:: Supplied data ::
--- --- ---

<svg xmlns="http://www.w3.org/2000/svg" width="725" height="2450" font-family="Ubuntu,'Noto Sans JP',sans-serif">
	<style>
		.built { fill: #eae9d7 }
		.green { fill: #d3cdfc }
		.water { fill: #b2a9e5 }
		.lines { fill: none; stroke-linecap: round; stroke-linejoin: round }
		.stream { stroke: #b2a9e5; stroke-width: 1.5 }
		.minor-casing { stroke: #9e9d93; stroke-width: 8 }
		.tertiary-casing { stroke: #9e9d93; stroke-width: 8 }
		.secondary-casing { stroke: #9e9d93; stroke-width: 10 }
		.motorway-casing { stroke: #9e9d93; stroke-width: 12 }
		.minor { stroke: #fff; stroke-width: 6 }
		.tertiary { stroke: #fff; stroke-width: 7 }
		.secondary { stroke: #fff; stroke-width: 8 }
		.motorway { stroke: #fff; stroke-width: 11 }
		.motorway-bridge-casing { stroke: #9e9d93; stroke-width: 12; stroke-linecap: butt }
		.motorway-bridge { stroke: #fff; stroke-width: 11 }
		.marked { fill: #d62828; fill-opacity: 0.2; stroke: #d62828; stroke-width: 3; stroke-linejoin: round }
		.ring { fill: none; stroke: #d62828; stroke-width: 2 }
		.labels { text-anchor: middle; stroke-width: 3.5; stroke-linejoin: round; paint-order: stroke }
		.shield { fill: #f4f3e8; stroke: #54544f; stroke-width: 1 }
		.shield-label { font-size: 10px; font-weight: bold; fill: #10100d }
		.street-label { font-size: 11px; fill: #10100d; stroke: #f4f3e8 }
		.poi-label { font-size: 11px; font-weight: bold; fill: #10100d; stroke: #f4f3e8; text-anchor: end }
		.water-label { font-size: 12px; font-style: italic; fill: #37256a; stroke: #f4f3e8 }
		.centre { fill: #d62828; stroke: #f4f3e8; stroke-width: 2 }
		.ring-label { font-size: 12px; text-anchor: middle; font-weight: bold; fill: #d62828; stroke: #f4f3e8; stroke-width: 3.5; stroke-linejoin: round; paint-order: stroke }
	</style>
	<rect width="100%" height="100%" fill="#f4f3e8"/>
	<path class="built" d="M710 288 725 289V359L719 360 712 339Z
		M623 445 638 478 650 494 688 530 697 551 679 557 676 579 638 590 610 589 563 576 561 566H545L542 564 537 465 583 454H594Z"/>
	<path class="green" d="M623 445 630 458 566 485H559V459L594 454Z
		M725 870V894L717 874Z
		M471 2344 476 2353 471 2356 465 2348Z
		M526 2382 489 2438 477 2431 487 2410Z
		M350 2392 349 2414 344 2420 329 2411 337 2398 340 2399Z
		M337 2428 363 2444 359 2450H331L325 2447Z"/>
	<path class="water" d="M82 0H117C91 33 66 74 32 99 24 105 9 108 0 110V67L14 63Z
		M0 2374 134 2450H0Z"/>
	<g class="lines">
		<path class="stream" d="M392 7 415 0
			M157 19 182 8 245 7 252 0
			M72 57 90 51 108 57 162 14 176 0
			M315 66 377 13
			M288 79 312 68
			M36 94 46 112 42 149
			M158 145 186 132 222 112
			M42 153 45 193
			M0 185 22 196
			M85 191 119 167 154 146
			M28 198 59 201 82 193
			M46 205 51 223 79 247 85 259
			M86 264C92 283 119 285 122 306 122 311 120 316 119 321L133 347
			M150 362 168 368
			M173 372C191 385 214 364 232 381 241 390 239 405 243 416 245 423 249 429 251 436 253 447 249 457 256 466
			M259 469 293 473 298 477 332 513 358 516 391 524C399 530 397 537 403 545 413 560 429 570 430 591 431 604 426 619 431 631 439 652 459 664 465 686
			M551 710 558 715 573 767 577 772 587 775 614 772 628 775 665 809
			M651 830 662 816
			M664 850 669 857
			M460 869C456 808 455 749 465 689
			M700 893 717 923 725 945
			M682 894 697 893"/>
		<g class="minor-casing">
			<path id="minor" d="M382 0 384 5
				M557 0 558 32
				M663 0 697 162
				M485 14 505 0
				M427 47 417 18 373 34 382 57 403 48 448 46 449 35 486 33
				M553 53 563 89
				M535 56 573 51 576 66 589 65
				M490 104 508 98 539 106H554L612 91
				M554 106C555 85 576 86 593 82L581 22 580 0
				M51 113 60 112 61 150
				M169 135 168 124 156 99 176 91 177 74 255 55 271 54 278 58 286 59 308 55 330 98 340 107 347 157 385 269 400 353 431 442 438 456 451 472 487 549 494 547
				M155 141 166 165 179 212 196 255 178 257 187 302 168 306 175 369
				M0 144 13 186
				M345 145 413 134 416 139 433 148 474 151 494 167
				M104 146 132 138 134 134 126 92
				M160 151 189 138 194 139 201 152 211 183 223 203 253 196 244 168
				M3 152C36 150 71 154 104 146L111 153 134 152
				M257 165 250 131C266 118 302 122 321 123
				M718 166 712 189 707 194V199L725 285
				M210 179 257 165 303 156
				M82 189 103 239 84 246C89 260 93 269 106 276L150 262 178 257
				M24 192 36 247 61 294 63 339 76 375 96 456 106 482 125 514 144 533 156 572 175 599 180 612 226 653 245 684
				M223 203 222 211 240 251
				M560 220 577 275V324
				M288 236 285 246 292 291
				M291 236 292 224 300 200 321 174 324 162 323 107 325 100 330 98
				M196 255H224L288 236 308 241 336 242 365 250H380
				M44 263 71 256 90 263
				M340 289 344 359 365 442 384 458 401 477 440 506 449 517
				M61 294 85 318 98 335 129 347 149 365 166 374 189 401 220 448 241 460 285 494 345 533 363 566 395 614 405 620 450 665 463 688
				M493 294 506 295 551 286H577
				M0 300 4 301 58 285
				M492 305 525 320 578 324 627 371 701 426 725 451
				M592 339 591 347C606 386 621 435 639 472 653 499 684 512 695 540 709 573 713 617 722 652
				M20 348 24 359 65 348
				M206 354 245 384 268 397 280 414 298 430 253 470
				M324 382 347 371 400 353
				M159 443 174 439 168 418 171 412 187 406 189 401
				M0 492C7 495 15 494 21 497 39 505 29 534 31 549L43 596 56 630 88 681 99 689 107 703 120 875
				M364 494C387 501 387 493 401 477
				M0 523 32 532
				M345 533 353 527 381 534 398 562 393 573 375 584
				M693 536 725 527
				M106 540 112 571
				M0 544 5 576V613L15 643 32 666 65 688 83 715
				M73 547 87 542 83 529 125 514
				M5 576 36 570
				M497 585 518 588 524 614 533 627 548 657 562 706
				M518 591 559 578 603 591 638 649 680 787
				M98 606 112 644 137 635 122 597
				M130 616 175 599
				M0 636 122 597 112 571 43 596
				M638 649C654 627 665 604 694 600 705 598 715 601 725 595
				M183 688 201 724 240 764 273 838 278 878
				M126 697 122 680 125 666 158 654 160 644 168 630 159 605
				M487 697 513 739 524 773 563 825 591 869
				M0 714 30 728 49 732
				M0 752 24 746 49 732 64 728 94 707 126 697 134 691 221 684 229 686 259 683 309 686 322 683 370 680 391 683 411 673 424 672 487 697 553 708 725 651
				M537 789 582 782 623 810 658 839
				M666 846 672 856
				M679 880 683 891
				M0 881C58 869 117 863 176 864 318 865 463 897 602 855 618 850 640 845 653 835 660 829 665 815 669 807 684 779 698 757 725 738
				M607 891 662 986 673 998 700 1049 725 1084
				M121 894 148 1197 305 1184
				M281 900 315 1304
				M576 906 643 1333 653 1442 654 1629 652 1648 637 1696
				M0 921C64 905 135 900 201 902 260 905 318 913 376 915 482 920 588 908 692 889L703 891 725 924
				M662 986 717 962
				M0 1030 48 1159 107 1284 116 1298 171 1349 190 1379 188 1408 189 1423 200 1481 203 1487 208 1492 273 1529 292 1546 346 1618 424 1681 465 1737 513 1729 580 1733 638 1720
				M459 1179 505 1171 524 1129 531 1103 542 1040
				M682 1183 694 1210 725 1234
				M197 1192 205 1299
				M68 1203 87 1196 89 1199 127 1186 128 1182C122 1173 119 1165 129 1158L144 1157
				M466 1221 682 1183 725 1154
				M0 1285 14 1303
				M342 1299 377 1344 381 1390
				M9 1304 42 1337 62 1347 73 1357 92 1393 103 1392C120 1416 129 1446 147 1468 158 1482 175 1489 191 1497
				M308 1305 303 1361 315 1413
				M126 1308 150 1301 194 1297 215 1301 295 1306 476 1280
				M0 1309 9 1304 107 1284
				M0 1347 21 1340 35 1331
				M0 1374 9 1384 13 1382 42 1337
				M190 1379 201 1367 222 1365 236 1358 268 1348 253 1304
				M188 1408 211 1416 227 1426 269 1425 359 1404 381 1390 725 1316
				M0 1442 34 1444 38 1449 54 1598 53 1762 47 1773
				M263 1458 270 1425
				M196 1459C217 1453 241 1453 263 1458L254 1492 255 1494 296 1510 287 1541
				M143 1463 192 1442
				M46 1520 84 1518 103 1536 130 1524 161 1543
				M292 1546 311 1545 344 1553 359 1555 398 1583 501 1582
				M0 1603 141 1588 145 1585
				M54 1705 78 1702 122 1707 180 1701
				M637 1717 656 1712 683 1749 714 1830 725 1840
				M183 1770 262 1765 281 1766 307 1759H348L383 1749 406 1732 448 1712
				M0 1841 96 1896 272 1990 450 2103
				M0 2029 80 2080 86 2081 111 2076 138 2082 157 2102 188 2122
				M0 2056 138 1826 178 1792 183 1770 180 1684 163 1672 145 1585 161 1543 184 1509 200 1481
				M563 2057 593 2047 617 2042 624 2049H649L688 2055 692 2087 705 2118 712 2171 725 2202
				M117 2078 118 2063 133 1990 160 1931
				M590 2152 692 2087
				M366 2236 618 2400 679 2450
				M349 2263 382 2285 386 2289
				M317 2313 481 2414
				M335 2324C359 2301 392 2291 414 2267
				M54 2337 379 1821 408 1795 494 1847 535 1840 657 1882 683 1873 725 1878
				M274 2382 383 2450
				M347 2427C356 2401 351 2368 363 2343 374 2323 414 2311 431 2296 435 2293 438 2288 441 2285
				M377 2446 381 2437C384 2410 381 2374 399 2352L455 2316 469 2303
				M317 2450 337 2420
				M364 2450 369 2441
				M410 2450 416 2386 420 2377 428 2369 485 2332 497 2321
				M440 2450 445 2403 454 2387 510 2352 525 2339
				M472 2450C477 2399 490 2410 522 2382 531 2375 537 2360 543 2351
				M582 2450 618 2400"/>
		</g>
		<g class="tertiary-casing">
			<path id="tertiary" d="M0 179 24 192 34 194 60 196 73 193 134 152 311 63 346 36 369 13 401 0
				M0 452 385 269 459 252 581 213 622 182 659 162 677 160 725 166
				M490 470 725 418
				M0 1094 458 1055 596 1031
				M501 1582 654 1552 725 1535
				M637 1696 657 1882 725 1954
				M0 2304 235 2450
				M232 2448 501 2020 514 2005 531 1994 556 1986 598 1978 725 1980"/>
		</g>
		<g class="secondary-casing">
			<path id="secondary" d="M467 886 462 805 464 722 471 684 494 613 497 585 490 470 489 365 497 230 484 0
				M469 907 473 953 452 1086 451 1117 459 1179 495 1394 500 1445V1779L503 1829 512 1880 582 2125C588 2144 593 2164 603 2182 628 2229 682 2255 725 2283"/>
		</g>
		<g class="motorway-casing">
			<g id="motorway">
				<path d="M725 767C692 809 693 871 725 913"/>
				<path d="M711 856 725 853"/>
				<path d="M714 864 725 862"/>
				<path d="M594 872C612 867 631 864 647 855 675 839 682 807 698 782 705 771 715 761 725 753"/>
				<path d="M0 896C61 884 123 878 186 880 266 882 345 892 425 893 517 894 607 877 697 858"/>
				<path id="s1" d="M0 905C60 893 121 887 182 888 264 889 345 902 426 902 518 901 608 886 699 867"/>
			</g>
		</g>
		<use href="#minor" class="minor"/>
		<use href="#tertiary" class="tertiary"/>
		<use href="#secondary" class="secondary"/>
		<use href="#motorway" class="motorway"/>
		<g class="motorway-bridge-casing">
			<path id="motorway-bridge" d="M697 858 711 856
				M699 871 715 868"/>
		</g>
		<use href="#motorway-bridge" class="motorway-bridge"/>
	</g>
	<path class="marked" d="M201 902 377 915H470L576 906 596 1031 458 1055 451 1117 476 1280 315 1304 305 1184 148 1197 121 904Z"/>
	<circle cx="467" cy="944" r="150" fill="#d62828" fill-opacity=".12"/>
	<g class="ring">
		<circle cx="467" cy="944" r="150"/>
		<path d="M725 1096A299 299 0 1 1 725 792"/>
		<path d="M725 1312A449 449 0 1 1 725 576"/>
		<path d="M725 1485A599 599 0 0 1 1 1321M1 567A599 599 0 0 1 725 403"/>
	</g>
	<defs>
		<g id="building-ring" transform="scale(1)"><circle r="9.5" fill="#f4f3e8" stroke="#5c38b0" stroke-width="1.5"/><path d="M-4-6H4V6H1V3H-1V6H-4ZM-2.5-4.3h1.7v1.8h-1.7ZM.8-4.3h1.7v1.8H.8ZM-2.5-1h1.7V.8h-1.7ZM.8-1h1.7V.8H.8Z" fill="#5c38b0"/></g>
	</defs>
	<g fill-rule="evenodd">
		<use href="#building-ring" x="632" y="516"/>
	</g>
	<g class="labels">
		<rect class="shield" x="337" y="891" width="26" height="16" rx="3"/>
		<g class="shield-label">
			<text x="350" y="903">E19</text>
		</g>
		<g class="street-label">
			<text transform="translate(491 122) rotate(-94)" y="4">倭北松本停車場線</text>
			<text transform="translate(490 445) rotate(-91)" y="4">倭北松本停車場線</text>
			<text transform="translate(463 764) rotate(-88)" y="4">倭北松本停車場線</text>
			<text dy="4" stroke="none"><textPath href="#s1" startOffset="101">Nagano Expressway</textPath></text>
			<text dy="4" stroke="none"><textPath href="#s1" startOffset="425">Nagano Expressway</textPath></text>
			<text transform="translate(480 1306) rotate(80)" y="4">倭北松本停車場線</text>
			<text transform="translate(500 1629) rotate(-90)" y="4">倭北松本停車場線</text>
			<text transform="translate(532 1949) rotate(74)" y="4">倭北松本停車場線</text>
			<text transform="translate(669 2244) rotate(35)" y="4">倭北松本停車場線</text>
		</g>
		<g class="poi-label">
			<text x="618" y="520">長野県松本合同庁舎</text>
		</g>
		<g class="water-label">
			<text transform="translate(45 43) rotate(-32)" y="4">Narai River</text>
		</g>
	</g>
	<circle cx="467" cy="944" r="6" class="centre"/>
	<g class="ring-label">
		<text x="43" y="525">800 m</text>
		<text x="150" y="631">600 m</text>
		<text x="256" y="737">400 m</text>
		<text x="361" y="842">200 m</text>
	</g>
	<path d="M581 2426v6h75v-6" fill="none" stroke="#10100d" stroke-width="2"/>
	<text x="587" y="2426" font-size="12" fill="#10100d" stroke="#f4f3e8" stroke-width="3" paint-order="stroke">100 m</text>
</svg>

--- --- ---

:: Exercise requirements ::
Given the records above, reproduce precisely and only the lines between the line holding "M0 492C7 495" and the line holding "M0 1285 14 1303", inclusive.

:: Solution for this task ::
				M0 492C7 495 15 494 21 497 39 505 29 534 31 549L43 596 56 630 88 681 99 689 107 703 120 875
				M364 494C387 501 387 493 401 477
				M0 523 32 532
				M345 533 353 527 381 534 398 562 393 573 375 584
				M693 536 725 527
				M106 540 112 571
				M0 544 5 576V613L15 643 32 666 65 688 83 715
				M73 547 87 542 83 529 125 514
				M5 576 36 570
				M497 585 518 588 524 614 533 627 548 657 562 706
				M518 591 559 578 603 591 638 649 680 787
				M98 606 112 644 137 635 122 597
				M130 616 175 599
				M0 636 122 597 112 571 43 596
				M638 649C654 627 665 604 694 600 705 598 715 601 725 595
				M183 688 201 724 240 764 273 838 278 878
				M126 697 122 680 125 666 158 654 160 644 168 630 159 605
				M487 697 513 739 524 773 563 825 591 869
				M0 714 30 728 49 732
				M0 752 24 746 49 732 64 728 94 707 126 697 134 691 221 684 229 686 259 683 309 686 322 683 370 680 391 683 411 673 424 672 487 697 553 708 725 651
				M537 789 582 782 623 810 658 839
				M666 846 672 856
				M679 880 683 891
				M0 881C58 869 117 863 176 864 318 865 463 897 602 855 618 850 640 845 653 835 660 829 665 815 669 807 684 779 698 757 725 738
				M607 891 662 986 673 998 700 1049 725 1084
				M121 894 148 1197 305 1184
				M281 900 315 1304
				M576 906 643 1333 653 1442 654 1629 652 1648 637 1696
				M0 921C64 905 135 900 201 902 260 905 318 913 376 915 482 920 588 908 692 889L703 891 725 924
				M662 986 717 962
				M0 1030 48 1159 107 1284 116 1298 171 1349 190 1379 188 1408 189 1423 200 1481 203 1487 208 1492 273 1529 292 1546 346 1618 424 1681 465 1737 513 1729 580 1733 638 1720
				M459 1179 505 1171 524 1129 531 1103 542 1040
				M682 1183 694 1210 725 1234
				M197 1192 205 1299
				M68 1203 87 1196 89 1199 127 1186 128 1182C122 1173 119 1165 129 1158L144 1157
				M466 1221 682 1183 725 1154
				M0 1285 14 1303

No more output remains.